Even politicians constantly thinking about their popularity ratings, it is probably better to opt to anger the public during the holidays than being crucified for a long time over failing to contain the pandemic, especially if its wave could take with it numerous lives.
It will depend on the cabinet’s insightfulness, whether its decisions do not go too far, whether they are able to maintain a balance between caring for public safety and the courage to not excessively restrict the people where it isn’t inevitable and doesn’t cause lethal consequences. In this respect, it is premature to score the government.
Without a doubt, the public is exhausted by the quarantine and so, the psychological health of the people will be greatly influenced by the ruling bloc’s ability to convince the people that the restrictions are needed for themselves, not the government.
How are they managing to do so? Clearly not always and sometimes failures occur over the same things. How much uproar was incited just by the news that a married couple would not be able to attend one of the couple’s relatives’ funeral in a different municipality.
When the government’s stupidity and absurd decision making had been amply mocked on social media, the police declared that it would not force people travelling to funerals to turn back and go home, promising to adhere to common sense criteria.
However, wisdom lies in acting based on common sense without waiting to be chewed out for stupidity.
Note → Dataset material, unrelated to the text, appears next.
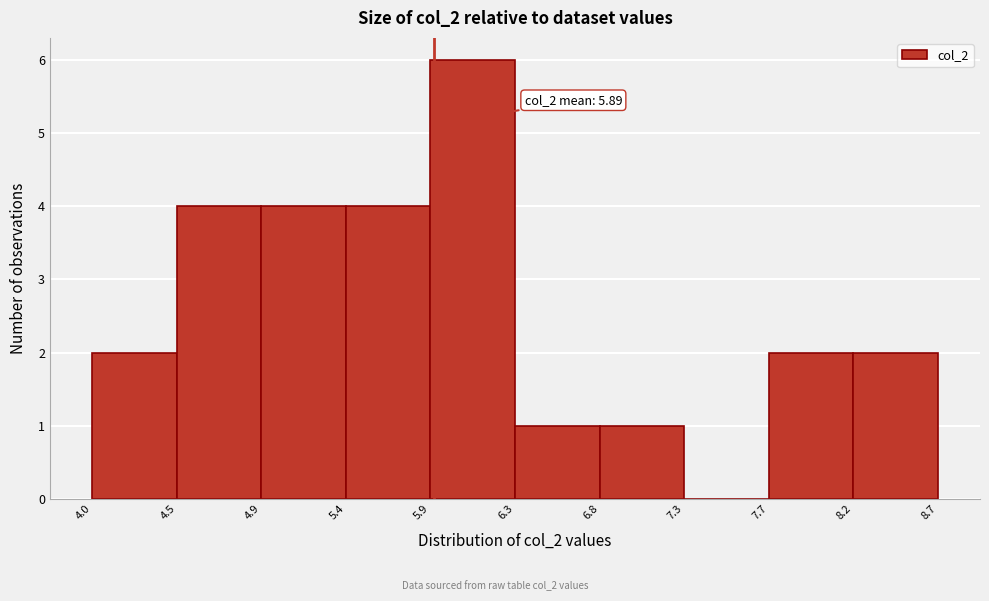

Over which range of the x-axis is the bar tallest?

5.9 to 6.3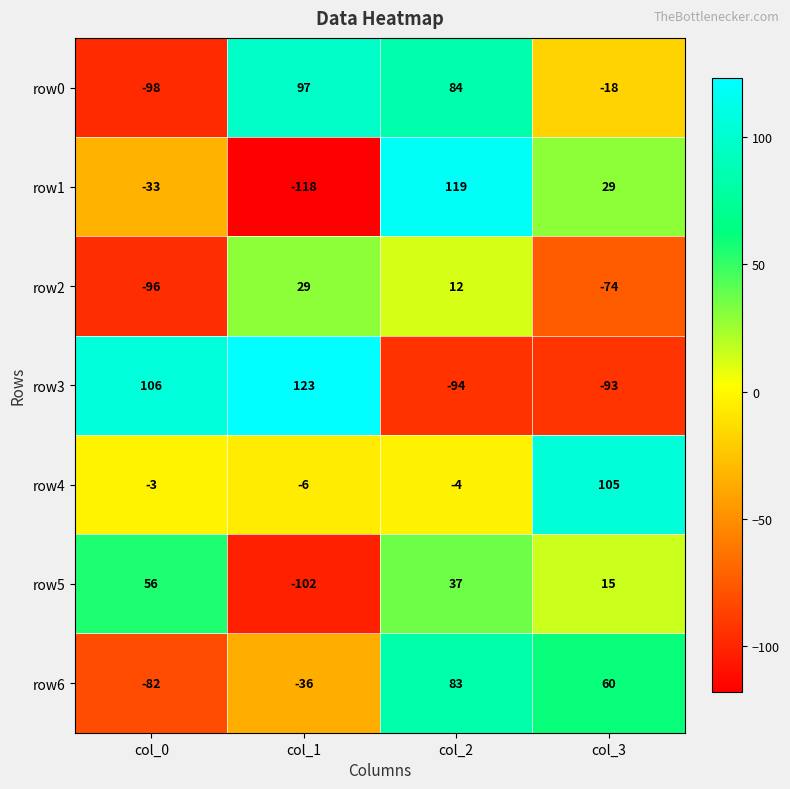

How many positive values does the row6 series have?

2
People find the government’s decisions lacking in logic over a number of cases. For example, many struggle to comprehend why there are no restrictions on travelling to the Maldives, but you aren’t allowed to visit your parents in a neighbouring municipality.
Such examples of unsuccessful communication with the public are becoming increasingly significant due to the length and exhausting quarantine, more so than they would under normal living conditions. This provokes people to disregard the government’s restrictions and then these measures become ineffective.
Overall, Lithuanian society displayed a modicum of patience during the quarantine – cases like that in France, where youth riots occurred due to outrage over restrictions, did not occur.
Nevertheless, according to psychologist P. Skruibis, some people will not adhere to the restrictions if they linger and so, the government should opt for only the most effective restrictions, seek ways to allow some activities while adopting effective security measures.
By the way, there is finally talk of all stores being opened.
A sense of solidarity is also important to the public. A bad example is how numerous elderly people refused AstraZeneca vaccination out of fear of dangerous side effects from the vaccine. Then, youths, who face less danger due to the coronavirus, also say – why should we restrict ourselves despite being unafraid of being infected, while our elders refuse vaccination?
It is now essential for the government to avoid mistakes in terms of making poorly thought out and unjustified decisions and every cautious step in managing the pandemic must be well explained to the people so that they would believe – we must do this for our own safety.